Investing.com – Die EU-Kartellbehörden haben am Donnerstag eine Überarbeitung der Fusionsregeln der Europäischen Union vorgeschlagen, um den Unternehmen mehr Spielraum für die Argumentation der Vorteile ihrer Deals zu geben.
Die Europäische Kommission, die als EU-Wettbewerbsbehörde fungiert, führte die Änderungen ein, nachdem einige EU-Länder und Unternehmen, allen voran der Telekommunikationssektor, einen flexibleren Ansatz bei Übernahmen gefordert hatten, um europäische Champions zu schaffen, die besser mit Konkurrenten aus den USA und Asien konkurrieren können.
Die Regelüberarbeitung würde es Unternehmen weltweit zum ersten Mal ermöglichen, in ihren Geschäften für die Vorteile von Nachhaltigkeit, Widerstandsfähigkeit, Investitionen und Innovation zu argumentieren, um dem traditionellen Fokus der Regulierungsbehörden auf Verbraucherschäden und verringerten Wettbewerb entgegenzuwirken.
Unternehmen müssten nachweisen, dass solche Vorteile ihre Fähigkeit steigern oder die Anreize erhöhen, zu investieren oder neue oder verbesserte Produkte oder Dienstleistungen zu schaffen oder den Vertrieb oder die Produktion zu verbessern.

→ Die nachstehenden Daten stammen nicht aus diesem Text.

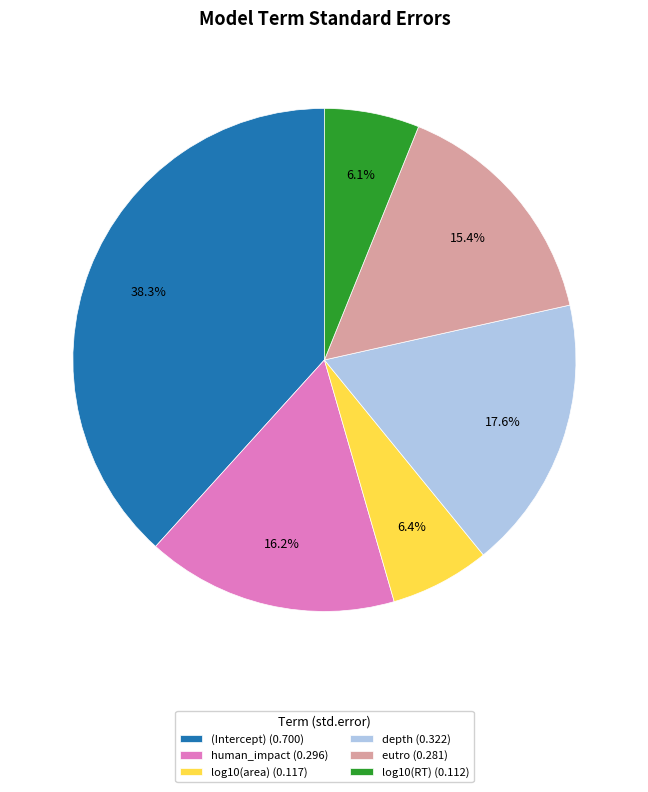

Does eutro represent more than half of the total?

No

Die Schwelle dürfte hoch sein, da sich die Regulierungsbehörden voraussichtlich weiterhin auf mögliche Preiserhöhungen konzentrieren werden, die den Verbrauchern schaden, und auf die Auswirkungen auf die Konkurrenz.
Mit dem Vorschlag wird ein sogenannter Innovationsschutz eingeführt, bei dem die Regulierungsbehörden nicht in Geschäfte mit Startups oder Forschungs- und Entwicklungsprojekten eingreifen, die den Wettbewerb ankurbeln könnten.
Der Schutz gilt nicht für Geschäfte, bei denen der Käufer der größte Akteur auf dem relevanten Markt ist oder bei denen das Unternehmen gemäß dem Digital Markets Act, der die Macht von Big Tech zügeln soll, als Gatekeeper gilt.
Die Europäische Kommission teilte mit, dass interessierte Parteien bis zum 26. Juni Zeit hätten, Feedback zu geben, bevor sie die Änderungen umsetzt.